• [Exercise inputs]:

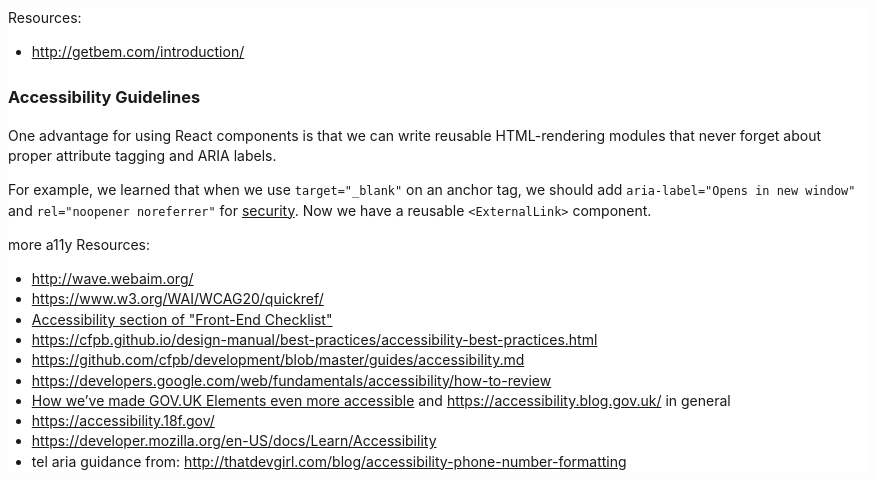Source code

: Resources:

* http://getbem.com/introduction/

### Accessibility Guidelines

One advantage for using React components is that we can write reusable HTML-rendering modules that never forget about proper attribute tagging and ARIA labels.

For example, we learned that when we use `target="_blank"` on an anchor tag, we should add `aria-label="Opens in new window"` and `rel="noopener noreferrer"` for [security](https://www.jitbit.com/alexblog/256-targetblank---the-most-underestimated-vulnerability-ever/). Now we have a reusable `<ExternalLink>` component.

more a11y Resources:

* http://wave.webaim.org/
* https://www.w3.org/WAI/WCAG20/quickref/
* [Accessibility section of "Front-End Checklist"](https://github.com/thedaviddias/Front-End-Checklist#accessibility)
* https://cfpb.github.io/design-manual/best-practices/accessibility-best-practices.html
* https://github.com/cfpb/development/blob/master/guides/accessibility.md
* https://developers.google.com/web/fundamentals/accessibility/how-to-review
* [How we’ve made GOV.UK Elements even more accessible](https://accessibility.blog.gov.uk/2018/02/28/how-weve-made-gov-uk-elements-even-more-accessible/) and https://accessibility.blog.gov.uk/ in general
* https://accessibility.18f.gov/
* https://developer.mozilla.org/en-US/docs/Learn/Accessibility
* tel aria guidance from: http://thatdevgirl.com/blog/accessibility-phone-number-formatting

• [Job item]: Here the job is to repeat the entries verbatim while leaving all pictures out.

• [Task result]:
Source code

: Resources:

* http://getbem.com/introduction/

### Accessibility Guidelines

One advantage for using React components is that we can write reusable HTML-rendering modules that never forget about proper attribute tagging and ARIA labels.

For example, we learned that when we use `target="_blank"` on an anchor tag, we should add `aria-label="Opens in new window"` and `rel="noopener noreferrer"` for [security](https://www.jitbit.com/alexblog/256-targetblank---the-most-underestimated-vulnerability-ever/). Now we have a reusable `<ExternalLink>` component.

more a11y Resources:

* http://wave.webaim.org/
* https://www.w3.org/WAI/WCAG20/quickref/
* [Accessibility section of "Front-End Checklist"](https://github.com/thedaviddias/Front-End-Checklist#accessibility)
* https://cfpb.github.io/design-manual/best-practices/accessibility-best-practices.html
* https://github.com/cfpb/development/blob/master/guides/accessibility.md
* https://developers.google.com/web/fundamentals/accessibility/how-to-review
* [How we’ve made GOV.UK Elements even more accessible](https://accessibility.blog.gov.uk/2018/02/28/how-weve-made-gov-uk-elements-even-more-accessible/) and https://accessibility.blog.gov.uk/ in general
* https://accessibility.18f.gov/
* https://developer.mozilla.org/en-US/docs/Learn/Accessibility
* tel aria guidance from: http://thatdevgirl.com/blog/accessibility-phone-number-formatting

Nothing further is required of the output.